Jeśli mamy zapalone reflektory (a mamy teraz aż do wiosny, a część z nas przez cały rok niezależnie od przepisów), strumień światła bije wysoko i oślepia kierowców z przeciwka. Dlatego już 12 lat temu w Unii Europejskiej wprowadzono obowiązek wyposażania nowo rejestrowanych aut w zdalną regulację wysokości reflektorów w zależności od obciążenia pojazdu. Oznacza to, że każdy kierowca musi mieć możliwość dostosowywania wysokości świecenia reflektorów głównych do stopnia załadowania jego auta. Odbywa się to za pośrednictwem małego pokrętła umieszczanego w różnych samochodach w różnej pozycji i w różnych miejscach, zawsze jednak w okolicy kierownicy. Ma ono kilka położeń, z reguły 0-5, opisanych dokładnie w instrukcji obsługi jako odpowiadające różnym stopniom obciążenia pojazdu. Nie zawsze odpowiada to idealnie zamierzeniom konstruktorów, dlatego ceniący sobie bezpieczeństwo właściciel auta powinien po regulacji świateł w serwisie dokładnie zapamiętać położenie linii cienia dla świateł mijania w obciążonym tylko przez kierowcę samochodzie (na przykład na murze) i po załadowaniu kufra tak operować owym pokrętłem, by uzyskać strumień światła o identycznej wysokości. Ale uwaga: dopiero po dokładnej regulacji oświetlenia w warsztacie!

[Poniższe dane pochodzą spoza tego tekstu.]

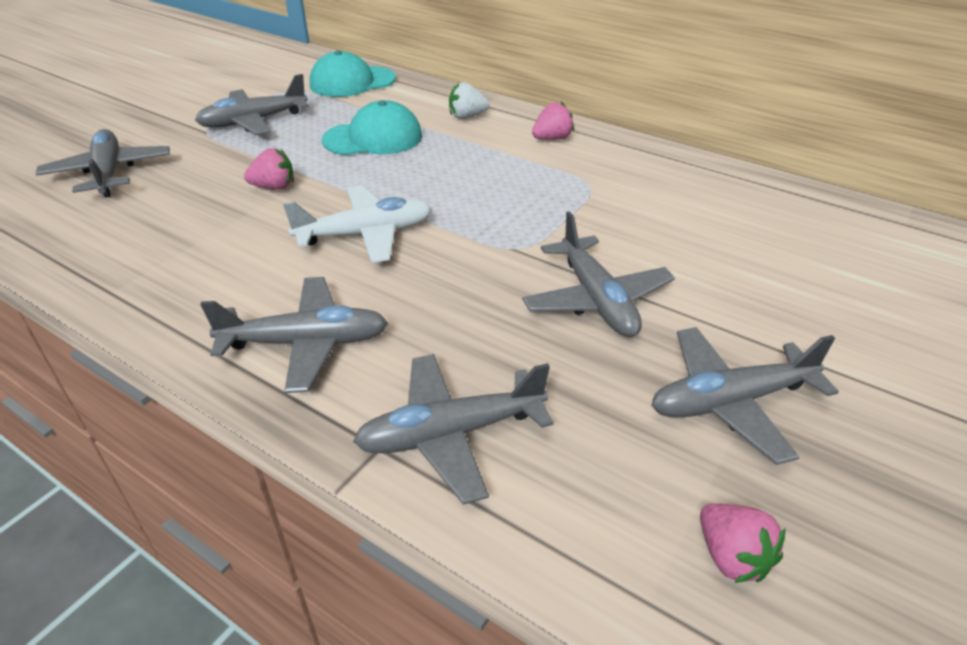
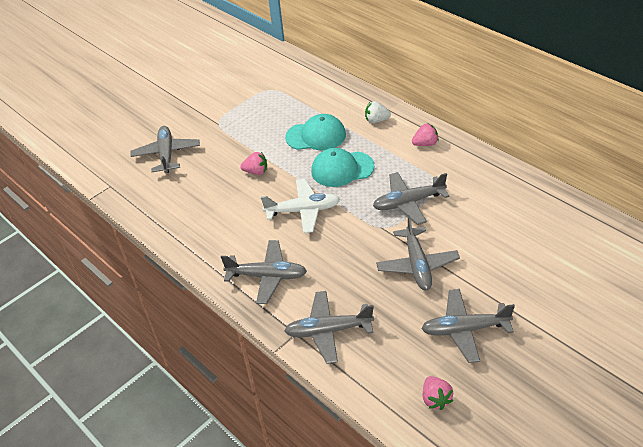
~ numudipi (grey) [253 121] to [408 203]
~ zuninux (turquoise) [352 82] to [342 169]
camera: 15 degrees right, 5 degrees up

Niemal równie istotne jest przestawienie regulatora na pozycję wyjściową, gdy auto opuszczą pasażerowie wraz z bagażem. Inaczej zasięg reflektorów będzie absurdalnie wręcz krótki, co jest bardzo ryzykowne. Dlatego jeśli macie wrażenie, że Wasze światła nie oświetlają szosy w stopniu, w jakim powinny, sprawdźcie najpierw, czy nikt nie bawił się regulatorem albo czy sami nie zapomnieliście o jego przestawieniu po ostatnim wyjeździe weekendowym.
Tajemnicze kółeczko
Komfortowe układy jezdne nowoczesnych samochodów mają swoją cenę: im bardziej miękko resorują, tym silniej samochód "przysiada" po załadowaniu. A ponieważ bagażnik zwykle znajduje się z tyłu, kufer auta opada do ziemi, nos zaś się unosi.